Obviously, new data could have adjust those ranges, but no new data or math has come forward.
It's like checking to see if a car in in a garage by looking at 1 sqr. mete at a time. eventual you will show that there is, or is not, a car in the garage.
Re:No they can't (Score:5, Informative)
No that's the point; they can't check all the ranges.
The LHC is incapable of operating at the upper energies of the predicted spectrum of the higgs boson. It simply cannot check all of the places it might be hiding (this was known before construction even started)
Re:No they can't (Score:4, Funny)
And that is why I shouldn't post until I have completely woken up. I mean, you clarified it in your second sentence.
Sheeesh. Sorry about that.
Yes we can! (Score:5, Informative)
The LHC is incapable of operating at the upper energies of the predicted spectrum of the higgs boson.....(this was known before construction even started)
Sorry but we certainly are capable of probing the ENTIRE allowed mass range for the Standard Model Higgs. The upper bound is ~1 TeV/c2 because at this level, without the Higgs boson, some Standard Model processes e.g. e+e--->W+W- "break unitarity" i.e. have a more than 100% chance of happening. Since this is clearly wrong it means that the Standard Model without a Higgs breaks down. Hence we only have to cover up to 1 TeV/c2 in allowed mass and either we find the Higgs or at least see a clear deviation from the SM and possibly see what causes that deviation.

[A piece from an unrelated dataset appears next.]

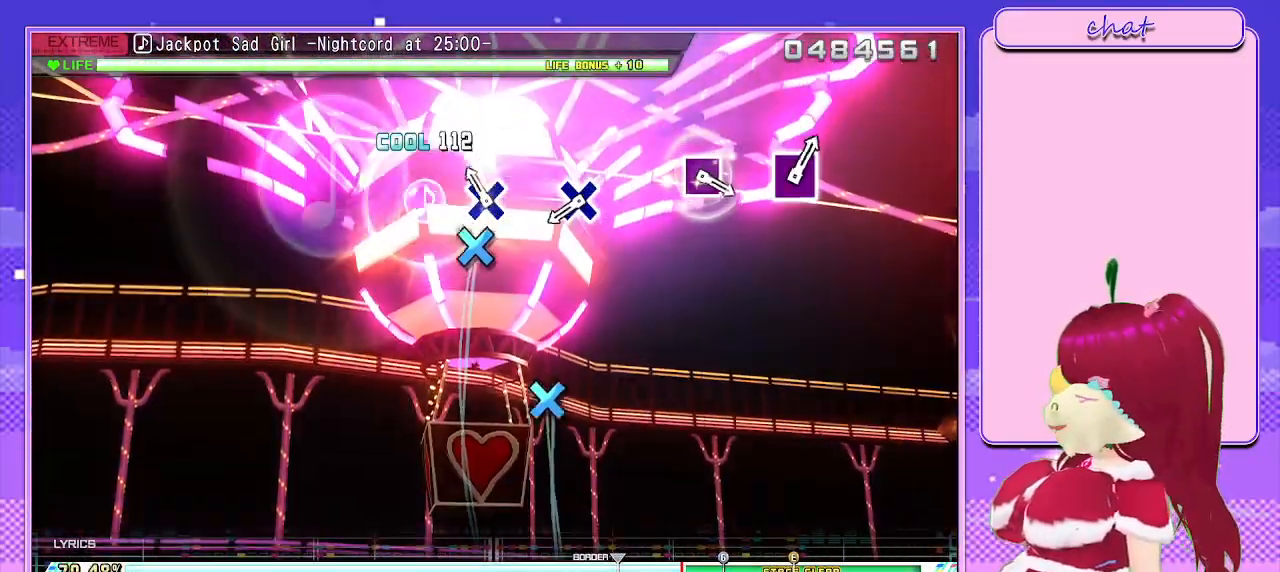
{"buttons": ["CROSS"], "left_stick": "center", "right_stick": "center", "events": [[133, "CROSS", "down"], [267, "CROSS", "up"], [417, "CROSS", "down"]]}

There are ways to hide the Higgs, so-called "invisible Higgs" models, but these all require physics beyond the Standard Model. Also you can fit the existing SM parameters to find a prediction for the Higgs mass and this indicates that it should be below ~200GeV/c2 with a 95% confidence - although I'd take this with a pinch of salt. Now to get to the high mass range we will certainly need the full LHC energy i.e. 14 TeV. We currently have 7 TeV but this is NOT what the LHC was designed to run at - we are just limited to this energy due to the superconducting power bar problems. So to say that it was known that we cannot reach the upper energies before construction even started is simply wrong - the LHC was specifically designed to cover the entire energy range and, once we reach the design energy, we'll be able to do just that....although it is looking like the Higgs is there just at the low end of the mass range.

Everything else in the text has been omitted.